Problem to solve
The answer must be the data, repeated exactly.

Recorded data

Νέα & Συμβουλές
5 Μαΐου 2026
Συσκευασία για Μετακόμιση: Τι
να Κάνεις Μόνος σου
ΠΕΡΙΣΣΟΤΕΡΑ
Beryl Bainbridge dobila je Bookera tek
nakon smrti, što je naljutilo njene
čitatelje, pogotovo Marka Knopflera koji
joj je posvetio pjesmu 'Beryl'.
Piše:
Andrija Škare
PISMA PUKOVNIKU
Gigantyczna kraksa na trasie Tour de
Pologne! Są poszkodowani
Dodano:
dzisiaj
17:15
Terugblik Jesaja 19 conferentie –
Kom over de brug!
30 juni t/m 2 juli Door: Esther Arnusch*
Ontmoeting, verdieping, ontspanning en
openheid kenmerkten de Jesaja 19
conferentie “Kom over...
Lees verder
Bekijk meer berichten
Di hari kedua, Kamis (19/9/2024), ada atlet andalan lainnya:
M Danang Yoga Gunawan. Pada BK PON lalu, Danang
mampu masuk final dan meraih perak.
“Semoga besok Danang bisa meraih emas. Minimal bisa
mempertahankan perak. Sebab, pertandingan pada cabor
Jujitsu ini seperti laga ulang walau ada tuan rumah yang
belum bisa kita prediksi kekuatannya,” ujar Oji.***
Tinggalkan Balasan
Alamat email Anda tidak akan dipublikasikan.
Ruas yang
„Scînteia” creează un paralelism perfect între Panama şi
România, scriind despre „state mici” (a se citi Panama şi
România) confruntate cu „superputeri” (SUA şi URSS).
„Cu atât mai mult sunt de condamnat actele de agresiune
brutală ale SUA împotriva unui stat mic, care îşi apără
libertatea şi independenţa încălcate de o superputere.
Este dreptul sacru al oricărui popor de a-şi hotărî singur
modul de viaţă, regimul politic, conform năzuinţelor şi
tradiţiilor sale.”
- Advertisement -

Exercise response
Νέα & Συμβουλές
5 Μαΐου 2026
Συσκευασία για Μετακόμιση: Τι
να Κάνεις Μόνος σου
ΠΕΡΙΣΣΟΤΕΡΑ
Beryl Bainbridge dobila je Bookera tek
nakon smrti, što je naljutilo njene
čitatelje, pogotovo Marka Knopflera koji
joj je posvetio pjesmu 'Beryl'.
Piše:
Andrija Škare
PISMA PUKOVNIKU
Gigantyczna kraksa na trasie Tour de
Pologne! Są poszkodowani
Dodano:
dzisiaj
17:15
Terugblik Jesaja 19 conferentie –
Kom over de brug!
30 juni t/m 2 juli Door: Esther Arnusch*
Ontmoeting, verdieping, ontspanning en
openheid kenmerkten de Jesaja 19
conferentie “Kom over...
Lees verder
Bekijk meer berichten
Di hari kedua, Kamis (19/9/2024), ada atlet andalan lainnya:
M Danang Yoga Gunawan. Pada BK PON lalu, Danang
mampu masuk final dan meraih perak.
“Semoga besok Danang bisa meraih emas. Minimal bisa
mempertahankan perak. Sebab, pertandingan pada cabor
Jujitsu ini seperti laga ulang walau ada tuan rumah yang
belum bisa kita prediksi kekuatannya,” ujar Oji.***
Tinggalkan Balasan
Alamat email Anda tidak akan dipublikasikan.
Ruas yang
„Scînteia” creează un paralelism perfect între Panama şi
România, scriind despre „state mici” (a se citi Panama şi
România) confruntate cu „superputeri” (SUA şi URSS).
„Cu atât mai mult sunt de condamnat actele de agresiune
brutală ale SUA împotriva unui stat mic, care îşi apără
libertatea şi independenţa încălcate de o superputere.
Este dreptul sacru al oricărui popor de a-şi hotărî singur
modul de viaţă, regimul politic, conform năzuinţelor şi
tradiţiilor sale.”
- Advertisement -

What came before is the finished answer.